Xu Meixiang, Zhu Zhenfeng, Zhang Xingxing, Zhao Yao, Li Xuelong
IEEE Trans Cybern. 2019 Apr 4. doi: 10.1109/TCYB.2019.2904753.
For many machine learning algorithms, their success heavily depends on data representation. In this paper, we present an l2,1-norm constrained canonical correlation analysis (CCA) model, that is, L2,1-CCA, toward discovering compact and discriminative representation for the data associated with multiple views. To well exploit the complementary and coherent information across multiple views, the l2,1-norm is employed to constrain the canonical loadings and measure the canonical correlation loss term simultaneously. It enables, on the one hand, the canonical loadings to be with the capacity of variable selection for facilitating the interpretability of the learned canonical variables, and on the other hand, the learned canonical common representation keeps highly consistent with the most canonical variables from each view of the data. Meanwhile, the proposed L2,1-CCA can also be provided with the desired insensitivity to noise (outliers) to some degree. To solve the optimization problem, we develop an efficient alternating optimization algorithm and give its convergence analysis both theoretically and experimentally. Considerable experiment results on several real-world datasets have demonstrated that L2,1-CCA can achieve competitive or better performance in comparison with some representative approaches for multiview representation learning.

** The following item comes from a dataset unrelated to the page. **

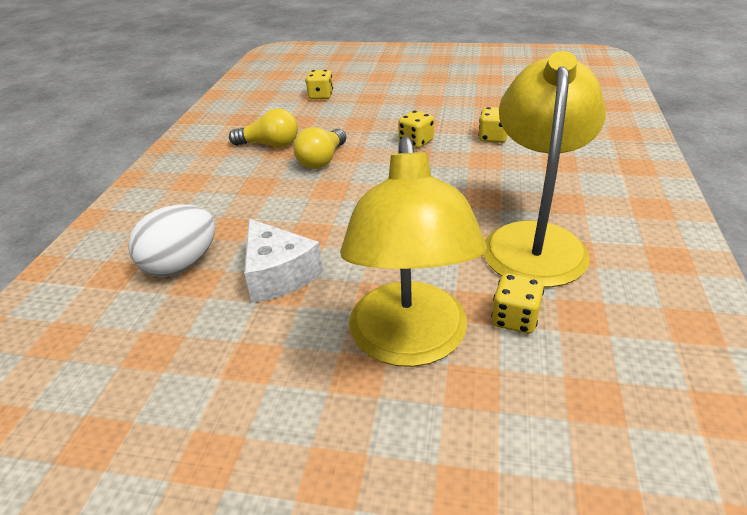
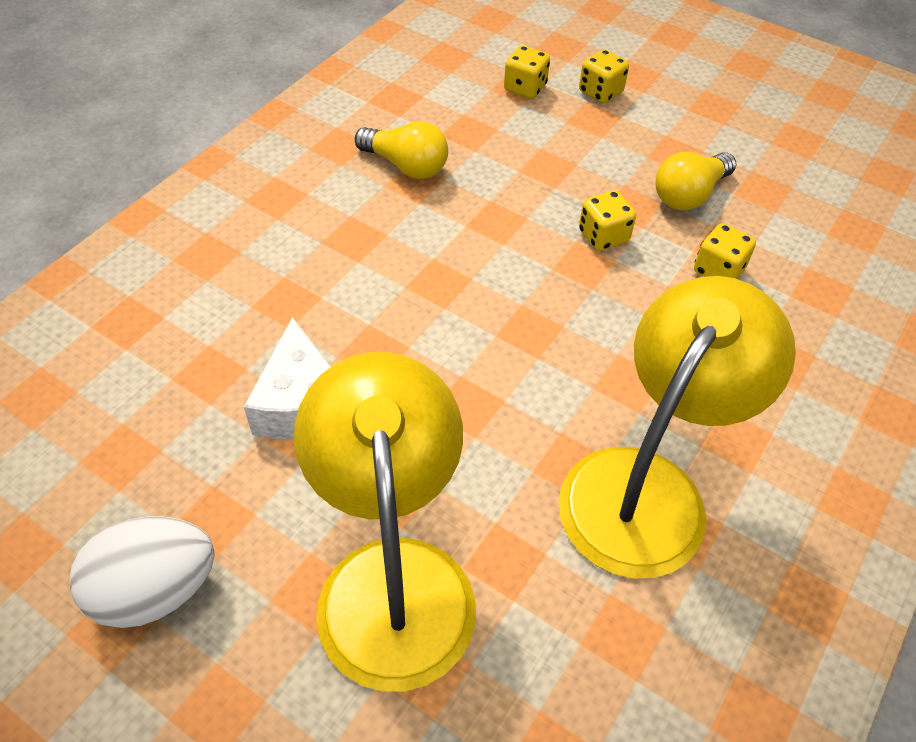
camera: 20 degrees right, 15 degrees up
white egg [128,204,215,277] -> white egg moved to [70,516,215,628]
yellow light bulb [293,127,346,169] -> yellow light bulb moved to [655,152,736,210]
yellow lamp [340,136,487,367] -> yellow lamp turned 150 degrees clockwise [294,352,476,692]
yellow dice [491,274,544,334] -> yellow dice moved to [579,49,629,103]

对于许多机器学习算法而言,它们的成功很大程度上取决于数据表示。在本文中,我们提出了一种l2,1范数约束的典型相关分析(CCA)模型,即L2,1-CCA,用于发现与多视图相关的数据的紧凑且有区分性的表示。为了充分利用多视图间的互补和连贯信息,采用l2,1范数来约束典型载荷并同时度量典型相关损失项。一方面,它使典型载荷具有变量选择能力,便于解释所学习的典型变量;另一方面,所学习的典型公共表示与数据各视图中最典型的变量高度一致。同时,所提出的L2,1-CCA在一定程度上还具有对噪声(离群值)的期望不敏感性。为了解决优化问题,我们开发了一种高效的交替优化算法,并从理论和实验两方面给出其收敛性分析。在多个真实世界数据集上的大量实验结果表明,与一些用于多视图表示学习的代表性方法相比,L2,1-CCA能够取得有竞争力的或更好的性能。